As an aside, Popular Science is the biggest piece of shit this side of Fader magazine. It’s filled with stuff that doesn’t exist, but makes it sound like by the time you get to your car and drive to the store, it will be waiting for you. But of course, it never will. They have this ha-ha funny thing on the last page that shows covers and articles of the magazine from years ago, so you can get a laugh out of the mag saying in 1967 how everyone will have a jetpack and a robot butler by 1974. Well you don’t have to do much math to determine that the 200 mph hybrid hydrogen car on the cover of this issue is going to look like a huge joke five years from now, let alone 25. I also hate their “how-to” section, which on the cover says something like “Make your car controlled by a computer!

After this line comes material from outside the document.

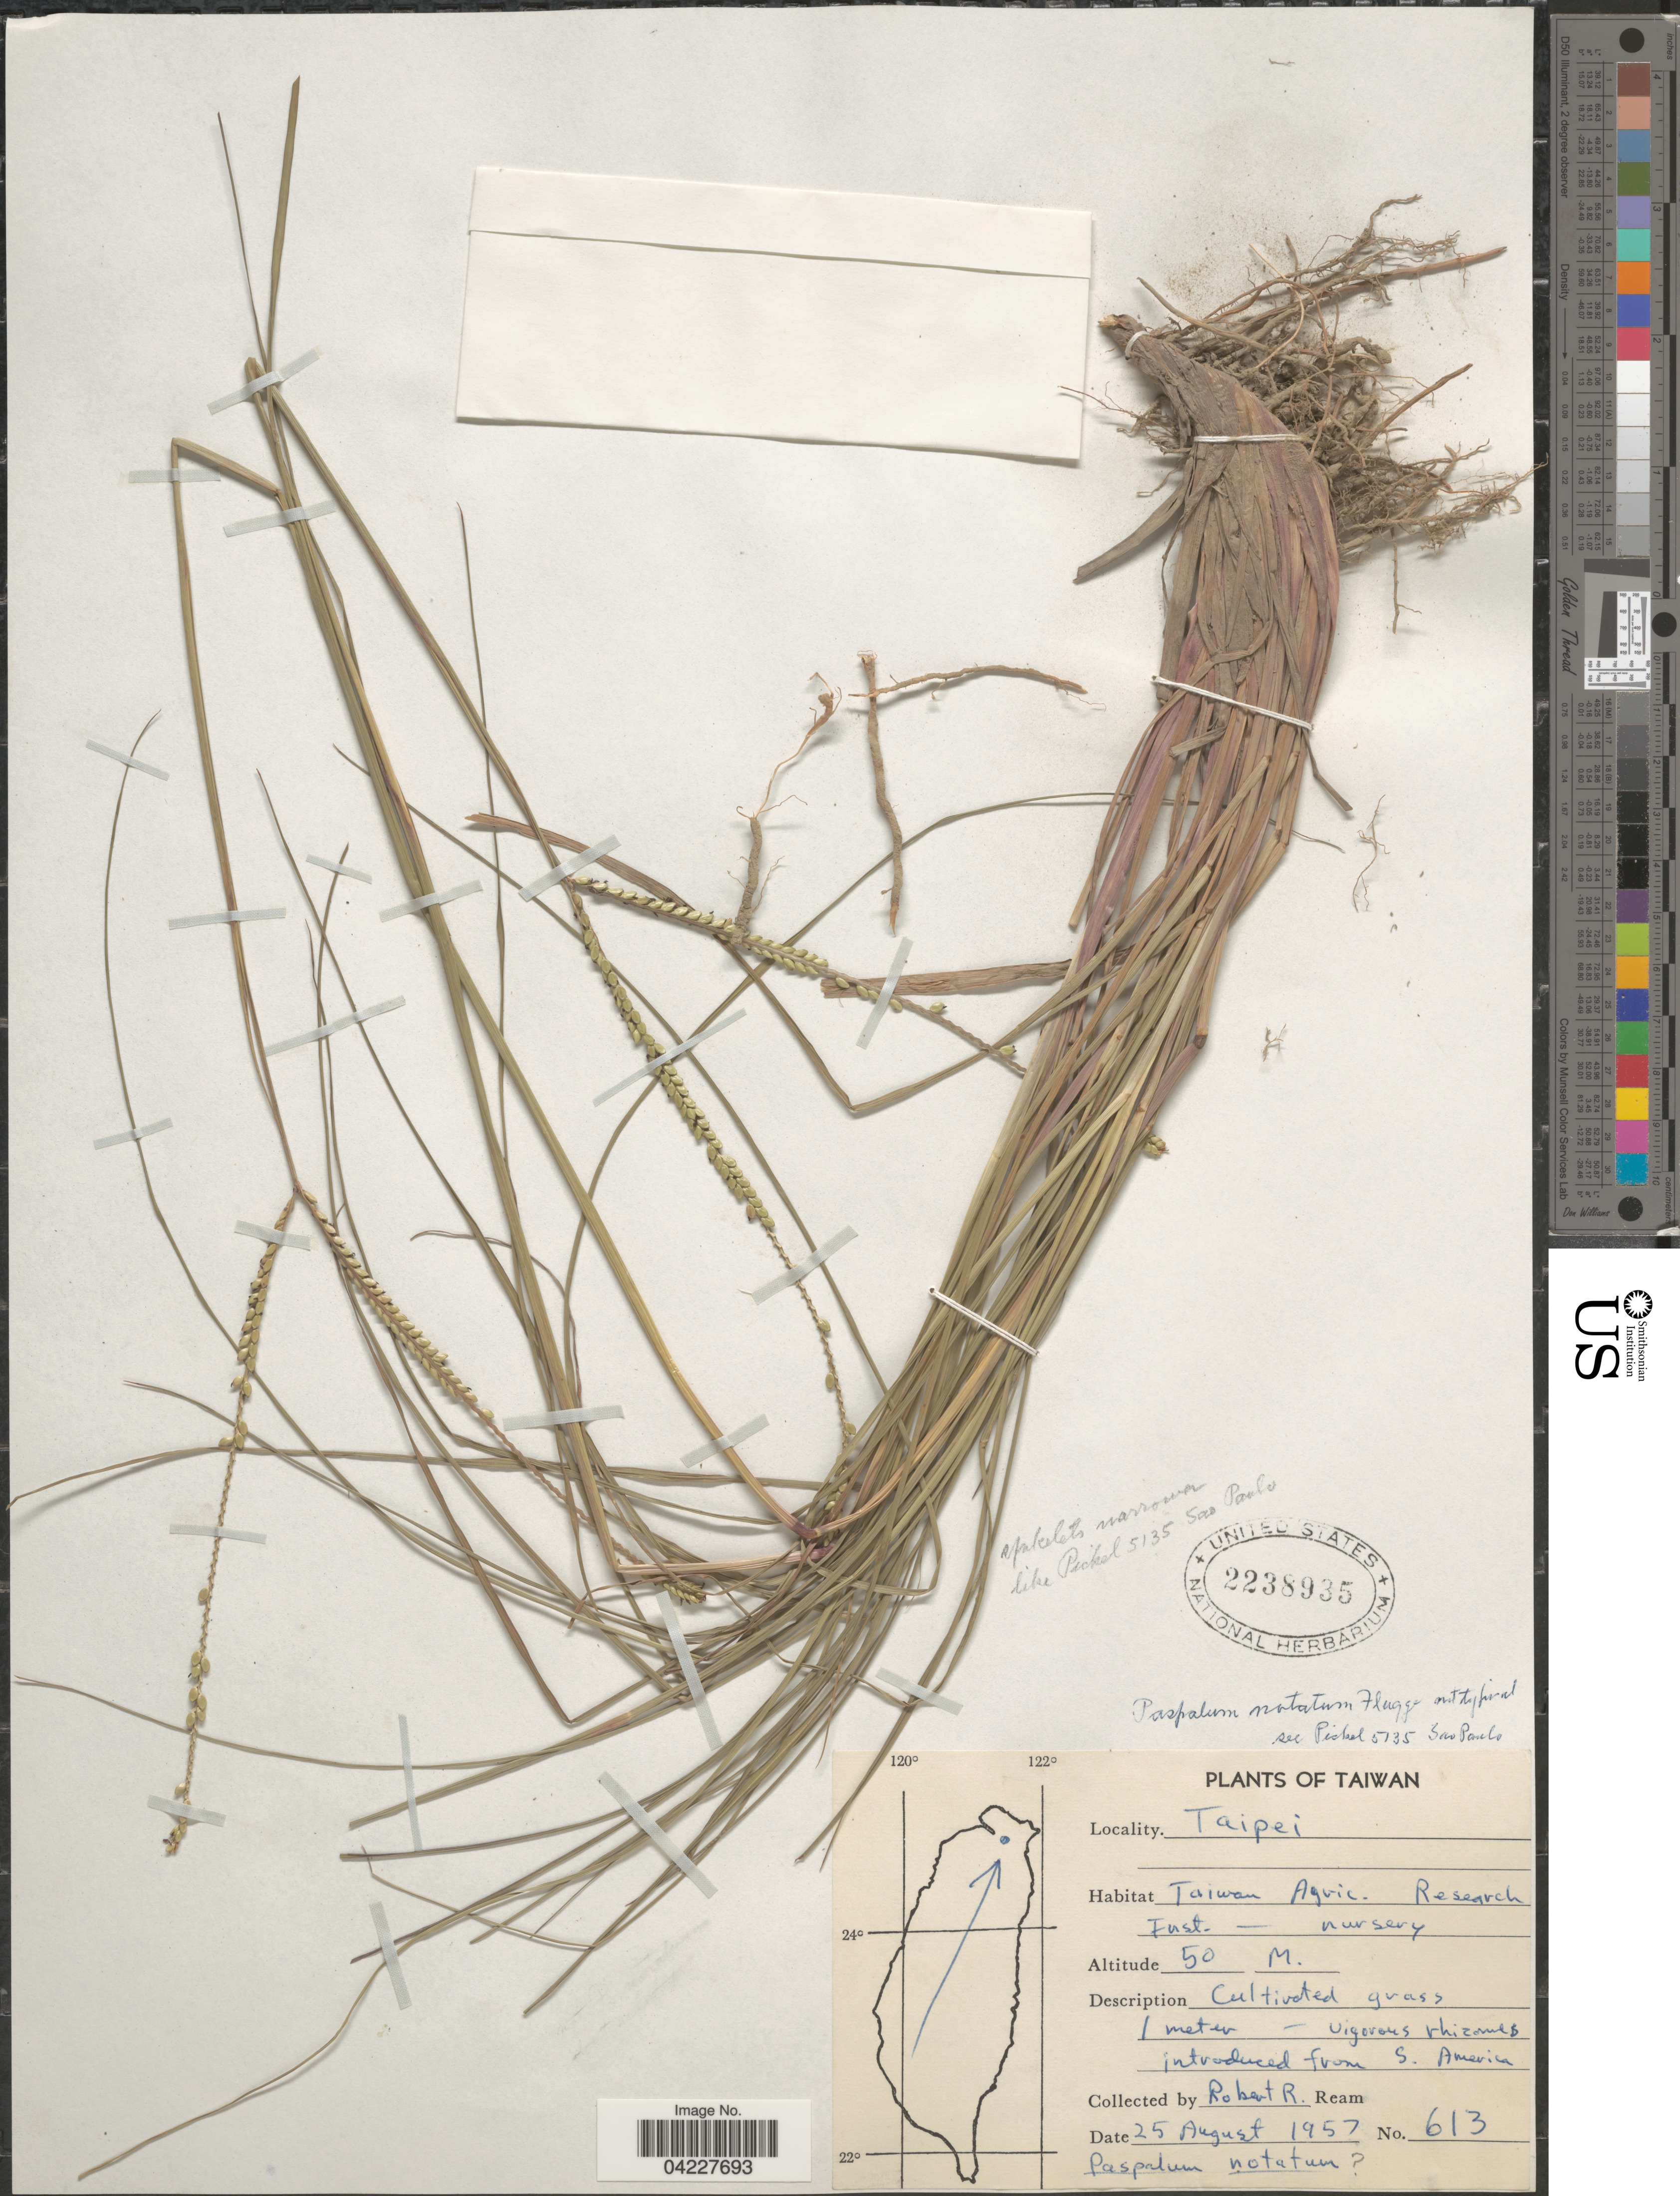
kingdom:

Instructions on p.78!” So I’m expecting actual step-by-step instructions on how to do this. And when you turn to page 78, and step one is “go online and buy this computer kit for $2700.”

So why do I subscribe? I bought a bunch of subscriptions for my nephew’s school PTA. It was either Popular Science or Elle. Sarah was smarter: she bought a bunch of food and told my nephew to keep it. Another tip: if you ever do subscribe to Popular Science, give them a fake email address. Or give them president@whitehouse.gov. Because you will never, ever get off of their spam list.

I thought today would be the perfect day to go to a baseball game, but the Rockies are coming back from Shea, so no game today, and Friday and Saturday are night games. I’m really itching for a good day game so I can go get $4 bleacher seats and work on a nice sunburn. We have tickets for the Yankees game on 6/19, and it’s funny how heavily they push those three games. I don’t expect much of a game there, but it is commemorative desk item night, as if my desk doesn’t already have enough shit on it.